Start of Information given
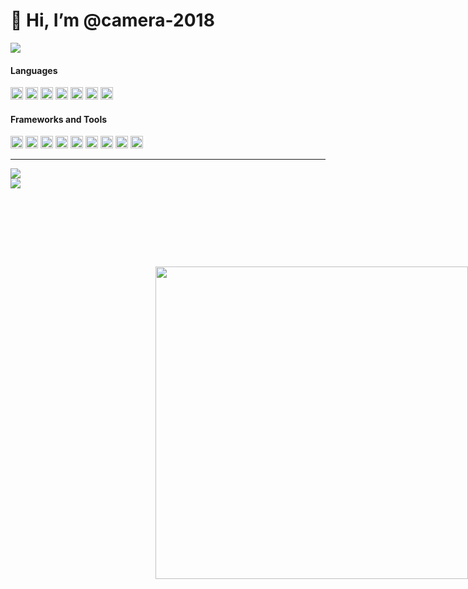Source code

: <h1>👋 Hi, I’m @camera-2018</h1>

<img
  src="https://readme-typing-svg.demolab.com?font=Consolas&pause=1000&color=0A75E3&center=true&vCenter=true&width=335&lines=Victory+Supreme+Code" />

<div class="main">
  <div>
    <h4>Languages</h4>
    <div>
      <code><img height="20" src="https://cdn.svgporn.com/logos/javascript.svg" alt="javascript" /></code>
      <code><img height="20" src="https://cdn.svgporn.com/logos/typescript-icon.svg" alt="typescript" /></code>
      <code><img height="20" src="https://cdn.svgporn.com/logos/css-3.svg" alt="css" /></code>
      <code><img height="20" src="https://cdn.svgporn.com/logos/html-5.svg" alt="html" /></code>
      <code><img height="20" src="https://cdn.svgporn.com/logos/nodejs-icon.svg" alt="nodejs" /></code>
      <code><img height="20" src="https://cdn.svgporn.com/logos/python.svg" alt="python" /></code>
      <code><img height="20" src="https://cdn.svgporn.com/logos/gopher.svg" alt="go" /></code>
    </div>
  </div>

  <div>
    <h4>Frameworks and Tools</h4>
    <div>
      <code><img height="20" src="https://cdn.svgporn.com/logos/vue.svg" alt="vue" /></code>
      <code><img height="20" src="https://cdn.svgporn.com/logos/vueuse.svg" alt="vueuse" /></code>
      <code><img height="20" src="https://cdn.svgporn.com/logos/unocss.svg" alt="unocss" /></code>
      <code><img height="20" src="https://cdn.svgporn.com/logos/react.svg" alt="react" /></code>
      <code><img height="20" src="https://cdn.svgporn.com/logos/vercel-icon.svg" alt="vercel" /></code>
      <code><img height="20" src="https://cdn.svgporn.com/logos/nuxt-icon.svg" alt="nuxt" /></code>
      <code><img height="20" src="https://cdn.svgporn.com/logos/git-icon.svg" alt="git" /></code>
      <code><img height="20" src="https://cdn.svgporn.com/logos/visual-studio-code.svg" alt="visual-studio-code" /></code>
      <code><img height="20" src="https://cdn.svgporn.com/logos/vitejs.svg" alt="vite" /></code>
    </div>
  </div>

</div>

---

<div>
  <img
    src="https://github-readme-stats-xyxsw.vercel.app/api?username=camera-2018&hide_title=true&hide_border=true&show_icons=trueline_height=21&text_color=fff&icon_color=fff&theme=dark&card_width=495&show_icons=true" />
</div>


<div>
  <img src="https://count.getloli.com/get/@:camera-2018" />
</div>

<div>
  <img style="width: 500px; height: 500px; position: absolute; right:0; top: 500px;" src="https://wakatime.com/share/@xyxsw/baf43608-e008-4d37-a239-bb2ca2b127b9.svg" />
</div>

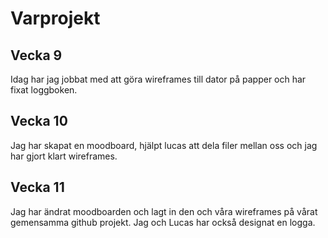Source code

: # Varprojekt

## Vecka 9
Idag har jag jobbat med att göra wireframes till dator på papper och har fixat loggboken. 

## Vecka 10 
Jag har skapat en moodboard, hjälpt lucas att dela filer mellan oss och jag har gjort klart wireframes. 

## Vecka 11
Jag har ändrat moodboarden och lagt in den och våra wireframes på vårat gemensamma github projekt. Jag och Lucas har också designat en logga. 
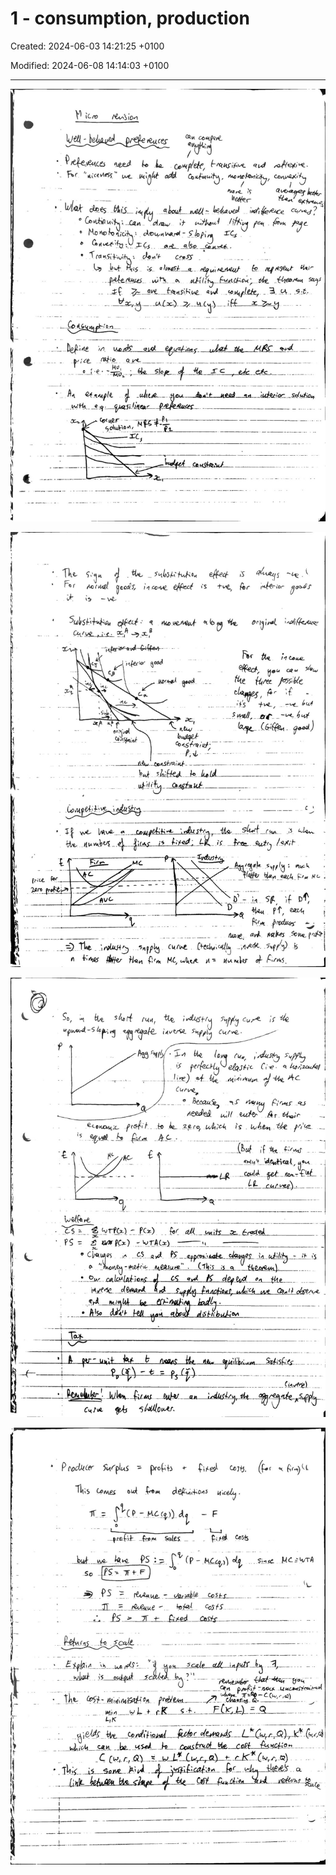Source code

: # 1 - consumption, production

Created: 2024-06-03 14:21:25 +0100

Modified: 2024-06-08 14:14:03 +0100

---

![](../../media/Year-1-Micro-1---consumption,-production-image1.jpeg)



![](../../media/Year-1-Micro-1---consumption,-production-image2.jpeg)



![](../../media/Year-1-Micro-1---consumption,-production-image3.jpeg)



![](../../media/Year-1-Micro-1---consumption,-production-image4.jpeg)




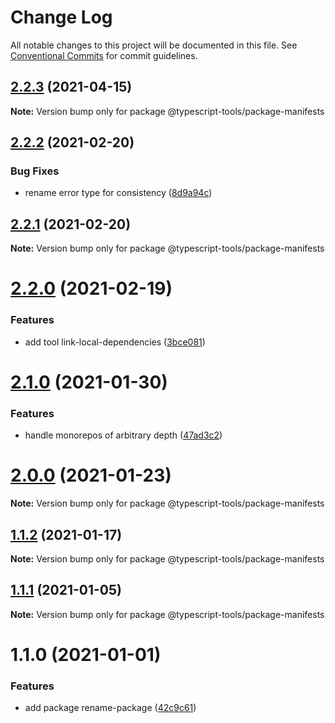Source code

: # Change Log

All notable changes to this project will be documented in this file.
See [Conventional Commits](https://conventionalcommits.org) for commit guidelines.

## [2.2.3](https://github.com/typescript-tools/typescript-tools/compare/@typescript-tools/package-manifests@2.2.2...@typescript-tools/package-manifests@2.2.3) (2021-04-15)

**Note:** Version bump only for package @typescript-tools/package-manifests





## [2.2.2](https://github.com/typescript-tools/typescript-tools/compare/@typescript-tools/package-manifests@2.2.1...@typescript-tools/package-manifests@2.2.2) (2021-02-20)


### Bug Fixes

* rename error type for consistency ([8d9a94c](https://github.com/typescript-tools/typescript-tools/commit/8d9a94c91f87968345f2b3d49fbd1cf586c87c5c))





## [2.2.1](https://github.com/typescript-tools/typescript-tools/compare/@typescript-tools/package-manifests@2.2.0...@typescript-tools/package-manifests@2.2.1) (2021-02-20)

**Note:** Version bump only for package @typescript-tools/package-manifests





# [2.2.0](https://github.com/typescript-tools/typescript-tools/compare/@typescript-tools/package-manifests@2.1.0...@typescript-tools/package-manifests@2.2.0) (2021-02-19)


### Features

* add tool link-local-dependencies ([3bce081](https://github.com/typescript-tools/typescript-tools/commit/3bce081bf09141cb8fd6867eb59d4b9dc45276c0))





# [2.1.0](https://github.com/typescript-tools/typescript-tools/compare/@typescript-tools/package-manifests@2.0.0...@typescript-tools/package-manifests@2.1.0) (2021-01-30)


### Features

* handle monorepos of arbitrary depth ([47ad3c2](https://github.com/typescript-tools/typescript-tools/commit/47ad3c22b269dc4c6b1b8e4c4dbd525bbb7165db))





# [2.0.0](https://github.com/typescript-tools/typescript-tools/compare/@typescript-tools/package-manifests@1.1.2...@typescript-tools/package-manifests@2.0.0) (2021-01-23)

**Note:** Version bump only for package @typescript-tools/package-manifests





## [1.1.2](https://github.com/typescript-tools/typescript-tools/compare/@typescript-tools/package-manifests@1.1.1...@typescript-tools/package-manifests@1.1.2) (2021-01-17)

**Note:** Version bump only for package @typescript-tools/package-manifests





## [1.1.1](https://github.com/typescript-tools/typescript-tools/compare/@typescript-tools/package-manifests@1.1.0...@typescript-tools/package-manifests@1.1.1) (2021-01-05)

**Note:** Version bump only for package @typescript-tools/package-manifests





# 1.1.0 (2021-01-01)


### Features

* add package rename-package ([42c9c61](https://github.com/typescript-tools/typescript-tools/commit/42c9c61524dc58244a64bf01699dbc737504a111))
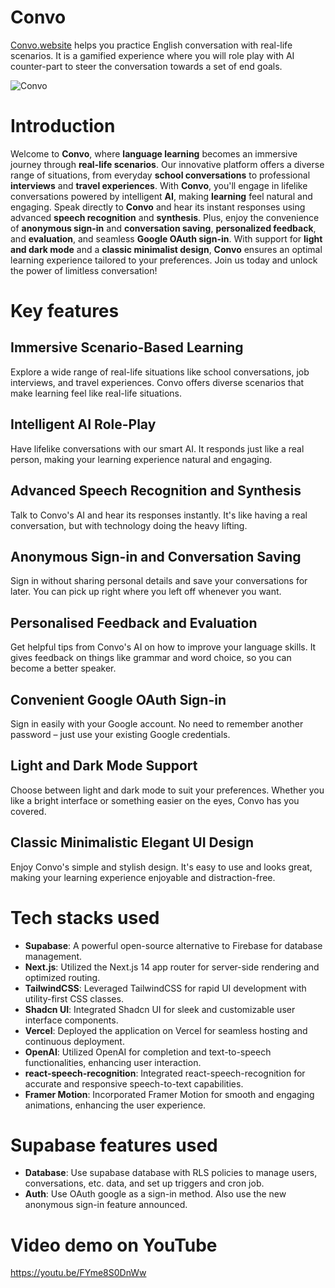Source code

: # Convo

[Convo.website](https://convo.website) helps you practice English conversation with real-life scenarios. It is a gamified experience where you will role play with AI counter-part to steer the conversation towards a set of end goals.

![Convo](https://convo.website/og/title-dark.jpg)

# Introduction

Welcome to **Convo**, where **language learning** becomes an immersive journey through **real-life scenarios**. Our innovative platform offers a diverse range of situations, from everyday **school conversations** to professional **interviews** and **travel experiences**. With **Convo**, you'll engage in lifelike conversations powered by intelligent **AI**, making **learning** feel natural and engaging. Speak directly to **Convo** and hear its instant responses using advanced **speech recognition** and **synthesis**. Plus, enjoy the convenience of **anonymous sign-in** and **conversation saving**, **personalized feedback**, and **evaluation**, and seamless **Google OAuth sign-in**. With support for **light and dark mode** and a **classic minimalist design**, **Convo** ensures an optimal learning experience tailored to your preferences. Join us today and unlock the power of limitless conversation!

# Key features

## Immersive Scenario-Based Learning
Explore a wide range of real-life situations like school conversations, job interviews, and travel experiences. Convo offers diverse scenarios that make learning feel like real-life situations.

## Intelligent AI Role-Play
Have lifelike conversations with our smart AI. It responds just like a real person, making your learning experience natural and engaging.

## Advanced Speech Recognition and Synthesis
Talk to Convo's AI and hear its responses instantly. It's like having a real conversation, but with technology doing the heavy lifting.

## Anonymous Sign-in and Conversation Saving
Sign in without sharing personal details and save your conversations for later. You can pick up right where you left off whenever you want.

## Personalised Feedback and Evaluation
Get helpful tips from Convo's AI on how to improve your language skills. It gives feedback on things like grammar and word choice, so you can become a better speaker.

## Convenient Google OAuth Sign-in
Sign in easily with your Google account. No need to remember another password – just use your existing Google credentials.

## Light and Dark Mode Support
Choose between light and dark mode to suit your preferences. Whether you like a bright interface or something easier on the eyes, Convo has you covered.

## Classic Minimalistic Elegant UI Design
Enjoy Convo's simple and stylish design. It's easy to use and looks great, making your learning experience enjoyable and distraction-free.

# Tech stacks used

- **Supabase**: A powerful open-source alternative to Firebase for database management.
- **Next.js**: Utilized the Next.js 14 app router for server-side rendering and optimized routing.
- **TailwindCSS**: Leveraged TailwindCSS for rapid UI development with utility-first CSS classes.
- **Shadcn UI**: Integrated Shadcn UI for sleek and customizable user interface components.
- **Vercel**: Deployed the application on Vercel for seamless hosting and continuous deployment.
- **OpenAI**: Utilized OpenAI for completion and text-to-speech functionalities, enhancing user interaction.
- **react-speech-recognition**: Integrated react-speech-recognition for accurate and responsive speech-to-text capabilities.
- **Framer Motion**: Incorporated Framer Motion for smooth and engaging animations, enhancing the user experience.

# Supabase features used

- **Database**: Use supabase database with RLS policies to manage users, conversations, etc. data, and set up triggers and cron job.
- **Auth**: Use OAuth google as a sign-in method. Also use the new anonymous sign-in feature announced.

# Video demo on YouTube

https://youtu.be/FYme8S0DnWw
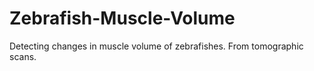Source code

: # Zebrafish-Muscle-Volume
 Detecting changes in muscle volume of zebrafishes. From tomographic scans.

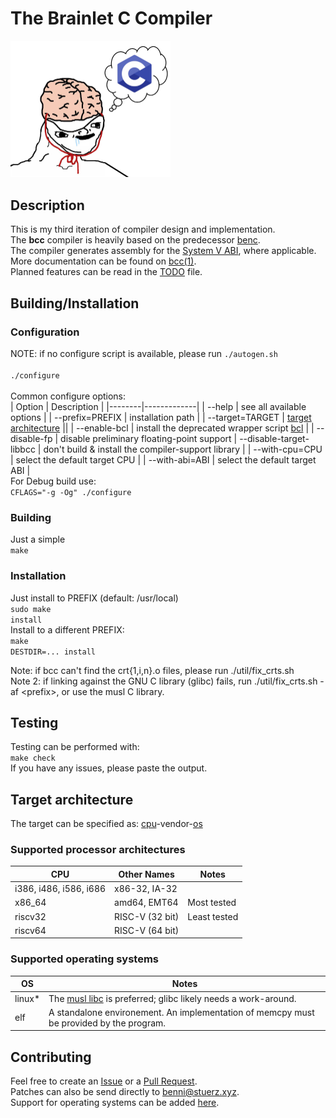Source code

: # The Brainlet C Compiler
<img src="util/bcc.png" width="256"><br>

## Description
This is my third iteration of compiler design and implementation.<br>
The <strong>bcc</strong> compiler is heavily based on the predecessor [benc](https://github.com/Benni3D/benc).<br>
The compiler generates assembly for the [System V ABI](https://wiki.osdev.org/System_V_ABI), where applicable.<br>
More documentation can be found on [bcc(1)](https://stuerz.xyz/bcc.html).<br>
Planned features can be read in the [TODO](./TODO) file.


## Building/Installation
### Configuration
NOTE: if no configure script is available, please run
<code>./autogen.sh</code><br><br>
<code>./configure</code><br><br>
Common configure options:<br>
| Option | Description |
|--------|-------------|
| --help | see all available options |
| --prefix=PREFIX  | installation path |
| --target=TARGET | [target architecture](#target-architecture) ||
| --enable-bcl | install the deprecated wrapper script [bcl](https://github.com/Benni3D/bcc/blob/master/util/bcl) |
| --disable-fp | disable preliminary floating-point support 
| --disable-target-libbcc | don't build & install the compiler-support library |
| --with-cpu=CPU | select the default target CPU |
| --with-abi=ABI | select the default target ABI |
<br>
For Debug build use:<br>
<code>CFLAGS="-g -Og" ./configure</code>

### Building
Just a simple<br>
<code>make</code>

### Installation
Just install to PREFIX (default: /usr/local)<br>
<code>sudo make install</code><br>
Install to a different PREFIX:<br>
<code>make DESTDIR=... install</code><br>

Note: if bcc can't find the crt{1,i,n}.o files, please run ./util/fix\_crts.sh<br>
Note 2: if linking against the GNU C library (glibc) fails, run ./util/fix\_crts.sh -af \<prefix\>, or use the musl C library.

## Testing
Testing can be performed with:<br>
<code>make check</code><br>
If you have any issues, please paste the output.<br>

## Target architecture
The target can be specified as: [cpu](#supported-processor-architectures)-vendor-[os](#supported-operating-systems)

### Supported processor architectures
| CPU | Other Names | Notes |
|------|-------------|---|
| i386, i486, i586, i686 | x86-32, IA-32 | |
| x86\_64 | amd64, EMT64 | Most tested |
| riscv32 | RISC-V (32 bit) | Least tested |
| riscv64 | RISC-V (64 bit) | |

### Supported operating systems
| OS | Notes |
|------|-------------|
| linux* | The [musl libc](https://www.musl-libc.org/) is preferred; glibc likely needs a work-around. |
| elf | A standalone environement. An implementation of memcpy must be provided by the program. |
  
## Contributing
Feel free to create an [Issue](https://github.com/Benni3D/bcc/issues) or a [Pull Request](https://github.com/Benni3D/bcc/pulls).<br>
Patches can also be send directly to <benni@stuerz.xyz>.<br>
Support for operating systems can be added [here](https://github.com/Benni3D/bcc/blob/master/util/m4/ax_set_predef_macros.m4).
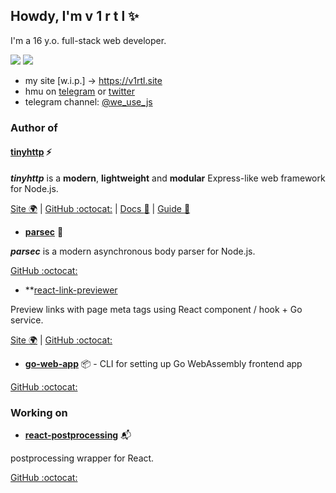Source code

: ## Howdy, I'm v 1 r t l ✨

I'm a 16 y.o. full-stack web developer.

[![](https://img.shields.io/badge/website-v1rtl.site-blue?style=flat-square)](https://v1rtl.site) ![](https://img.shields.io/badge/languages-ts,js,go-black?style=flat-square)

- my site [w.i.p.] -> https://v1rtl.site
- hmu on [telegram](https://t.me/talentless_guy) or [twitter](https://twitter.com/v1rtl)
- telegram channel: [@we_use_js](https://t.me/we_use_js)

### Author of

#### [tinyhttp](https://tinyhttp.v1rtl.site) :zap:

_**tinyhttp**_ is a **modern**, **lightweight** and **modular** Express-like web framework for Node.js.

[Site :earth_africa:](https://tinyhttp.v1rtl.site) | [GitHub :octocat:](https://github.com/talentlessguy/tinyhttp) | [Docs :scroll:](https://tinyhttp.v1rtl.site/docs) | [Guide :triangular_flag_on_post:](https://tinyhttp.v1rtl.site/learn)

* **[parsec](https://github.com/talentlessguy/parsec)** :milky_way: 

_**parsec**_ is a modern asynchronous body parser for Node.js.

[GitHub :octocat:](https://github.com/talentlessguy/parsec)

* **[react-link-previewer](https://react-link-previewer.now.sh/)

Preview links with page meta tags using React component / hook + Go service.

[Site :earth_africa:](https://react-link-previewer.now.sh) | [GitHub :octocat:](https://github.com/relay-chat/react-link-previewer)

* **[go-web-app](https://github.com/talentlessguy/go-web-app)** 📦 - CLI for setting up Go WebAssembly frontend app

[GitHub :octocat:](https://github.com/talentlessguy/go-web-app)

### Working on

* **[react-postprocessing](https://github.com/react-spring/react-postprocessing)** 📬

postprocessing wrapper for React.

[GitHub :octocat:](https://github.com/react-spring/react-postprocessing)
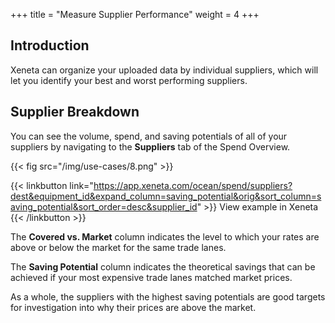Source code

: +++
title = "Measure Supplier Performance"
weight = 4
+++

## Introduction

Xeneta can organize your uploaded data by individual suppliers, which will let you identify your best and worst performing suppliers.

## Supplier Breakdown

You can see the volume, spend, and saving potentials of all of your suppliers by navigating to the **Suppliers** tab of the Spend Overview.

{{< fig src="/img/use-cases/8.png" >}}

{{< linkbutton link="https://app.xeneta.com/ocean/spend/suppliers?dest&equipment_id&expand_column=saving_potential&orig&sort_column=saving_potential&sort_order=desc&supplier_id" >}} View example in Xeneta {{< /linkbutton >}}

The **Covered vs. Market** column indicates the level to which your rates are above or below the market for the same trade lanes. 

The **Saving Potential** column indicates the theoretical savings that can be achieved if your most expensive trade lanes matched market prices. 

As a whole, the suppliers with the highest saving potentials are good targets for investigation into why their prices are above the market. 

<!-- Carrier Spread, Regular Benchmarking -->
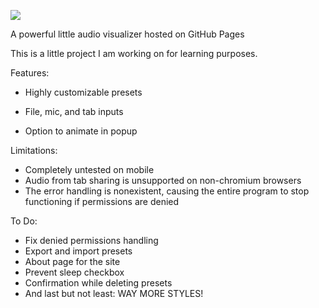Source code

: ![](https://github.com/codexplorer-fish/Audio-Fishualizer/blob/main/Audio-Fishualizer-Banner.jpg?raw=true)

A powerful little audio visualizer hosted on GitHub Pages

This is a little project I am working on for learning purposes.

Features:

- Highly customizable presets

- File, mic, and tab inputs

- Option to animate in popup

Limitations:
- Completely untested on mobile
- Audio from tab sharing is unsupported on non-chromium browsers
- The error handling is nonexistent, causing the entire program to stop functioning if permissions are denied

To Do:
- Fix denied permissions handling
- Export and import presets
- About page for the site
- Prevent sleep checkbox
- Confirmation while deleting presets
- And last but not least: WAY MORE STYLES!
End of Information given
**Problem details**
How many lines in the listing above contain the string "directly"? Give only the number.

**Expected answer**
2